M. Marissal : Peut-être une dernière
question. Elle est un peu plus large et philosophique. On débattait d'ailleurs
ce matin du terme «dérive», puisqu'il y a beaucoup de témoins qui craignent, à
tort ou à raison, puis je comprends que le débat puisse se faire, des dérives
si on élargit la loi, puis là je ne parle pas seulement des enfants, je parle
de l'élargissement de la loi en général.
Vous avez dit à plusieurs reprises : Non,
elle est super encadrée, cette loi-là, c'est la loi la plus encadrée de tous
les encadrements. Dans votre esprit, donc, tous les garde-fous sont là, il n'y
a pas de dérive possible. Bon, là, on ne définira pas «dérive», on n'aura jamais
assez de temps, là, d'ici à demain matin, là, mais qu'est-ce que vous répondez,
donc, à ces gens qui disent, de façon légitime : Wo! Attention, là, vous
êtes en train d'ouvrir une porte de grange, là, le vent va rentrer là-dedans
puis ça va être... Allez-y, je vous en prie.

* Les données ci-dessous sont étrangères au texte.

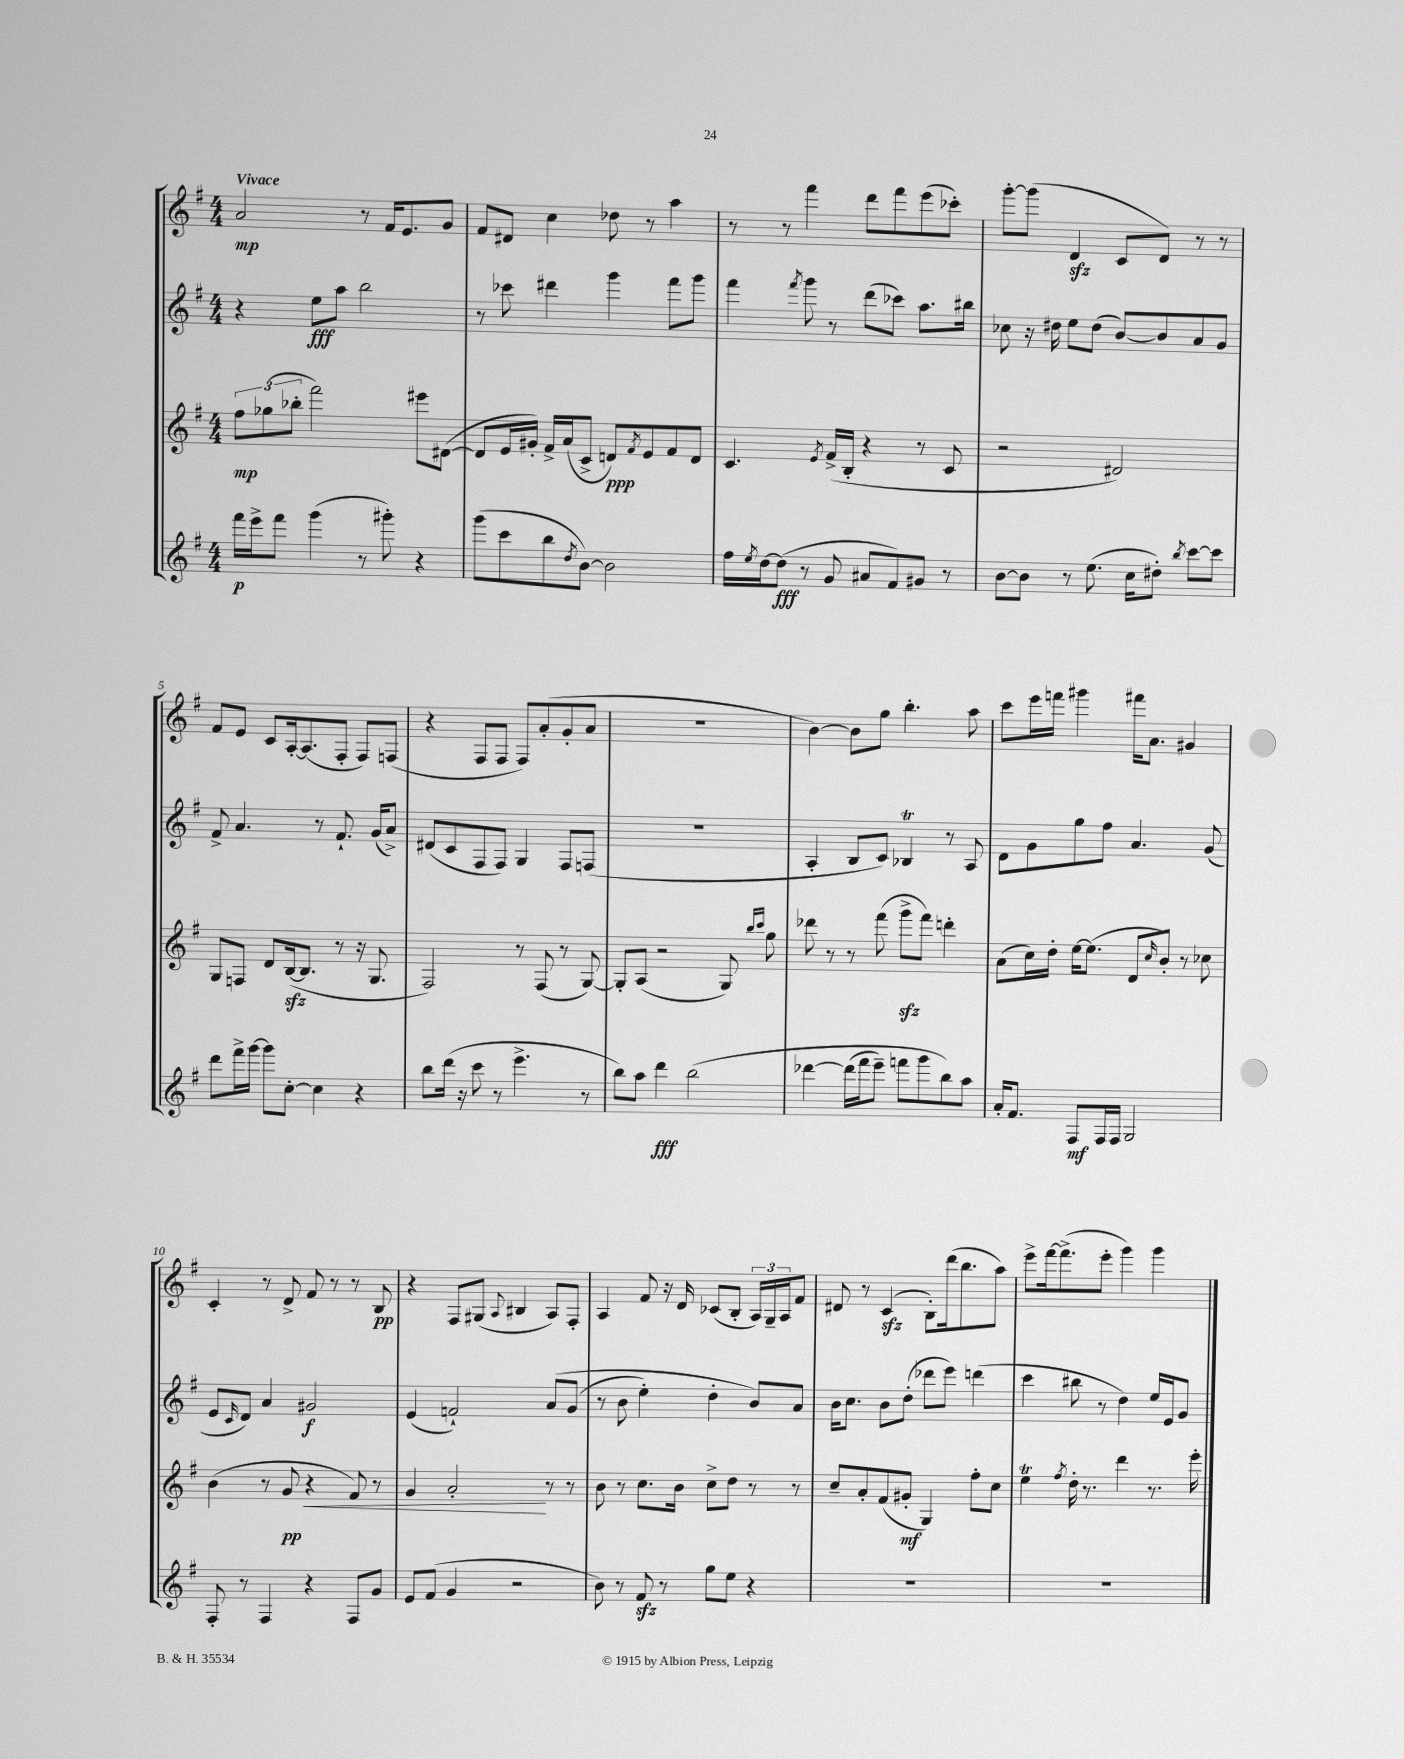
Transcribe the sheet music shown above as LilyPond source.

<<
\new StaffGroup <<
\new Staff = "s0" {
    \clef treble \key g \major \numericTimeSignature \time 4/4 \tempo "Vivace"
    a'2\mp r8 fis'16 e'8. g'8 |
    fis'8 dis'8 c''4 des''8 r8 a''4 |
    r8 r8 fis'''4 d'''8 fis'''8 e'''8( ces'''8-.) |
    g'''8~-. g'''8( d'4\sfz c'8 d'8) r8 r8 |
    fis'8 e'8 c'8 a16~-. a8.( fis8-. fis8) f8( |
    r4 fis8 fis8 fis8) a'8-.( g'8-. a'8 |
    R1 |
    b'4~) b'8 g''8 b''4.-. a''8 |
    c'''8 e'''16 f'''16 gis'''4 fis'''16 a'8. gis'4 |
    c'4-. r8 d'8-> fis'8 r8 r8 b8\pp |
    r4 fis8 gis8( \appoggiatura { a8 } bis4 a8) fis8-. |
    a4 fis'8 r16 d'16 ces'8( b8-. \tuplet 3/2 { a16) g16-- a16 } fis'8 |
    dis'8 r8 c'4\sfz( b8-.) d'''16( b''8. a''8) |
    e'''8-> fis'''16~ fis'''8.->( e'''8-. g'''4) g'''4 \bar "|." |
}
\new Staff = "s1" {
    \clef treble \key g \major \numericTimeSignature \time 4/4
    r4 e''8\fff a''8 b''2 |
    r8 ces'''8 dis'''4 g'''4 fis'''8 g'''8 |
    fis'''4 \acciaccatura { fis'''8 } g'''8 r8 d'''8( ces'''8) a''8. bis''16 |
    ces''8 r16 dis''16 e''8 dis''8( b'8~) b'8 a'8 g'8 |
    fis'8-> a'4. r8 fis'8.-! g'16( a'8->) |
    dis'8( c'8 fis8 fis8) g4 fis8 f8( |
    R1 |
    a4-. b8 c'8) bes4\trill r8 a8 |
    d'8 g'8 g''8 fis''8 a'4. g'8( |
    e'8 \grace { c'16 } d'8) a'4 gis'2\f |
    e'4( f'2-!) a'8\( g'8( |
    r8 b'8 e''4-.) d''4-. b'8\) a'8 |
    b'16 c''8. b'8 d''8-.( des'''8 e'''8) d'''4( |
    c'''4 bis''8 r8 d''4) e''16 e'16 g'8 \bar "|." |
}
\new Staff = "s2" {
    \clef treble \key g \major \numericTimeSignature \time 4/4
    \tuplet 3/2 { fis''8\mp ges''8( bes''8-. } fis'''2) eis'''8 dis'8~( |
    dis'8 e'16 gis'16-.) fis'16-> a'16( c'8-> d'8\ppp) \acciaccatura { fis'8 } e'8 fis'8 d'8 |
    c'4. \acciaccatura { e'8 } fis'16->( b16-. r4 r8 c'8 |
    r2 dis'2) |
    g8 f8 d'8 b16~\sfz( b8. r8 r16 g8. |
    fis2) r8 fis8( r8 g8~) |
    g8-. a8( r2 g8) \grace { b''16 c'''16 } g''8 |
    des'''8 r8 r8 fis'''8( g'''8->\sfz fis'''8) d'''4-. |
    a'8( c''16) d''16-. e''16~ e''8.( d'8 \grace { c''16 } b'8-.) r8 ces''8 |
    b'4( r8 g'8\pp\< r4 fis'8) r8 |
    g'4 a'2-.\! r8 r8 |
    b'8 r8 c''8. b'16 c''8-> d''8 r8 r8 |
    c''8-- a'8-. fis'8( gis'8-.\mf g4) fis''8-. c''8 |
    e''4\trill \acciaccatura { fis''8 } d''16-. r8. d'''4 r8. e'''16-. \bar "|." |
}
\new Staff = "s3" {
    \clef treble \key g \major \numericTimeSignature \time 4/4
    fis'''16\p e'''16-> fis'''8 g'''4( r8 gis'''8-.) r4 |
    g'''8( c'''8 b''8 \acciaccatura { d''8 } b'8~) b'2 |
    fis''16 \acciaccatura { e''8 } d''16~ d''8\fff( r8 g'8 ais'8 fis'8) gis'8 r8 |
    b'8~ b'8 r8 e''8.( c''16 dis''8-.) \acciaccatura { b''8 } c'''8~ c'''8 |
    d'''8 fis'''16-> g'''16~ g'''8 c''8~-. c''4 r4 |
    b''8 d'''16( r16 c'''8 r8 e'''4.-> r8 |
    b''8) a''8 d'''4\fff b''2\( |
    des'''4~ des'''16( fis'''16 e'''8--) f'''8 g'''8 b''8\) a''8 |
    a'16-. fis'8. fis8\mf fis16 fis16 g2 |
    fis8-. r8 fis4 r4 fis8 g'8 |
    e'8 fis'8( g'4 r2 |
    b'8) r8 fis'8\sfz r8 g''8 e''8 r4 |
    R1 |
    R1 \bar "|." |
}
>>
>>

M. Tessier (Philippe-André) : Oui,
bien...
La Présidente (Mme Guillemette) :
J'imagine... Deux petites minutes, peut-être, Me Tessier, 30 secondes.
J'imagine que j'ai le consentement de tout le monde pour avoir la réponse de Me
Tessier? Parce qu'on déroge un peu de notre temps. Donc, allez-y, Me Tessier.
M. Tessier (Philippe-André) : Très
court.
La Présidente (Mme Guillemette) :
Prenez votre temps.
M. Tessier (Philippe-André) : Puis
je veux juste préciser, la commission, on ne se pose pas en experte de l'aide
médicale à mourir ou du consentement au soin. Ce qu'on vous dit, c'est qu'il
faut regarder le cadre des droits et libertés de la personne qui s'impose à
nous dans cette discussion-là. Et pour être plus exact, plus spécifique, je
réfère au paragraphe 259 de la décision Truchon, dont je suis convaincu
que vous avez copie ou que vous pouvez avoir copie facilement, et je réfère au
Dr Naud, cité par la juge, qui dit : «Aucun autre acte médical, même
irréversible — comme
une amputation ou le retrait d'un traitement vital, par exemple — ne
fait l'objet d'une évaluation de l'aptitude de manière aussi constante,
rigoureuse et assidue que l'aide médicale à mourir.» Donc, ce ne sont pas mes
propos, ce sont ceux du Dr Naud, témoin qui était devant la juge Beaudoin
dans l'affaire Truchon. Et cela met fin à mon intervention. Merci, Mme la
Présidente, pour le temps.
M. Marissal : Merci.
La
Présidente (Mme Guillemette) : Merci, Me Carpentier et Me Tessier, pour votre contribution aux travaux de la commission, c'est très apprécié, et ça va nous
aider grandement pour la suite des travaux de la commission.
Donc, compte tenu de l'heure, la commission
ajourne ses travaux au mardi 10 août, à 9 h 30, où elle
poursuivra son mandat. Merci et bonne fin de soirée, tout le monde.